Aproveitando o nome de Li Tie, que em chinês significa “ferro”, os adeptos rapidamente decretaram nas redes sociais chinesas que a primeira convocatória do novo selecionador, divulgada também na semana passada, era o início da “Era de Ferro” para o futebol chinês. O sino-brasileiro Elkeson é a principal estrela da seleção, mas a lista com 27 nomes foi uma surpresa para muitos adeptos, que esperavam ver mais jogadores naturalizados incluídos.
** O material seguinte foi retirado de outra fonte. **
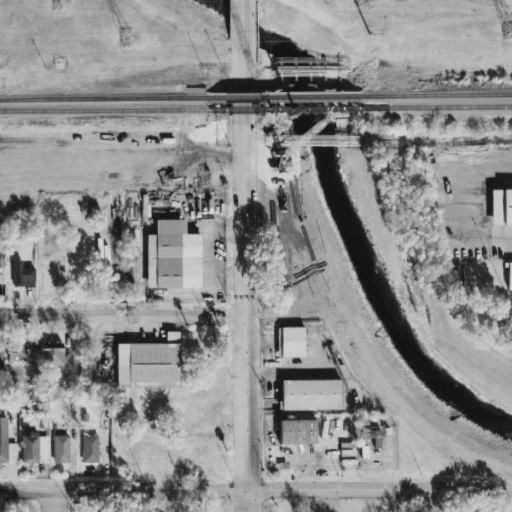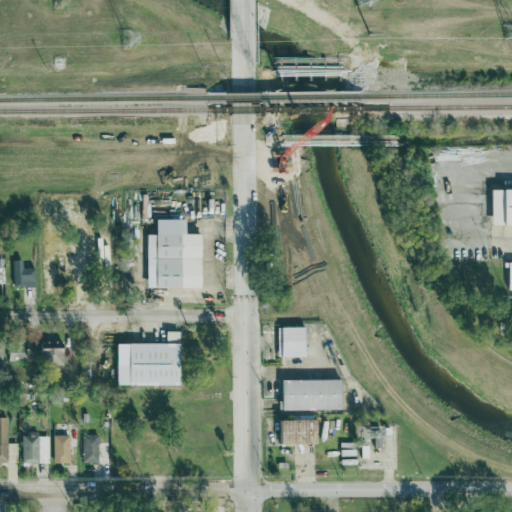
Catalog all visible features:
power tower: (369, 2)
power tower: (58, 4)
road: (244, 31)
power tower: (144, 40)
railway: (437, 95)
railway: (284, 96)
railway: (103, 98)
railway: (450, 106)
railway: (297, 108)
railway: (103, 109)
building: (500, 207)
river: (347, 226)
wastewater plant: (477, 229)
road: (491, 244)
building: (170, 256)
road: (246, 272)
building: (0, 273)
building: (21, 275)
building: (508, 276)
road: (123, 311)
building: (170, 337)
building: (289, 342)
building: (38, 353)
building: (145, 364)
building: (308, 395)
building: (295, 432)
building: (6, 445)
building: (88, 448)
building: (33, 449)
building: (59, 449)
road: (378, 489)
road: (123, 490)
road: (242, 496)
road: (439, 500)
road: (56, 501)
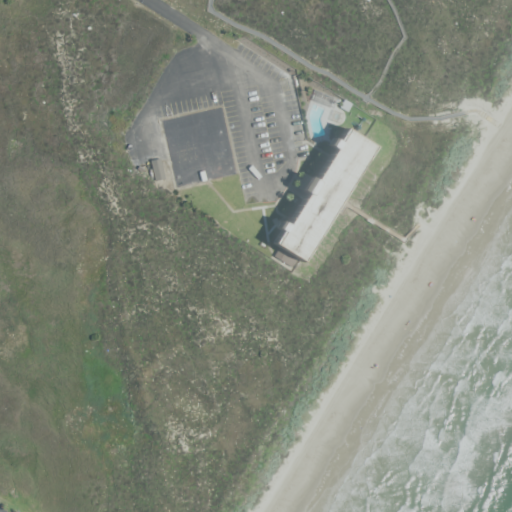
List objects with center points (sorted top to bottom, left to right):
road: (196, 91)
road: (285, 137)
building: (158, 169)
building: (322, 195)
building: (327, 196)
road: (387, 310)
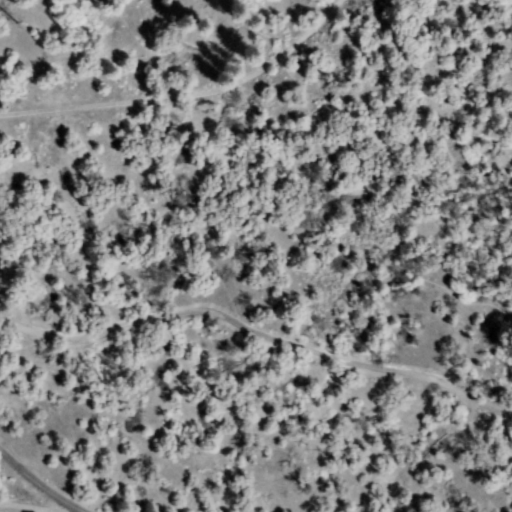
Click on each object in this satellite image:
road: (185, 96)
road: (256, 329)
road: (43, 508)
Isto após a imprensa chinesa ter noticiado que os brasileiros Ricardo Goulart, Ivo e Aloísio, o inglês Tyias Browning, e o luso-cabo-verdiano Pedro Delgado – antigo jogador do Sporting Clube de Portugal, agora no Shandong Luneng – já tinham completado os procedimentos burocráticos. Ainda assim, Li Tie não fechou a porta a novas naturalizações. “A porta da seleção nacional está a aberta a todos.

Não interessa se é um jogador chinês local ou um jogador naturalizado. Só tenho uma condição – tem de ser um bom jogador”, sublinhou o treinador. A convocatória de Li Tie inclui mais um jogador com ligações lusófonas. O capitão Yu Dabao, que esteve nos quadros do Benfica como um promissor avançado, é agora o principal defesa central da equipa chinesa. Fora da lista ficou Wei Shihao, extremo que passou por vários clubes portugueses (Boavista, Feirense e Leixões) e que tinha sido chamado por Li Tie para o Campeonato de Futebol do Leste da Ásia, que decorreu no mês passado.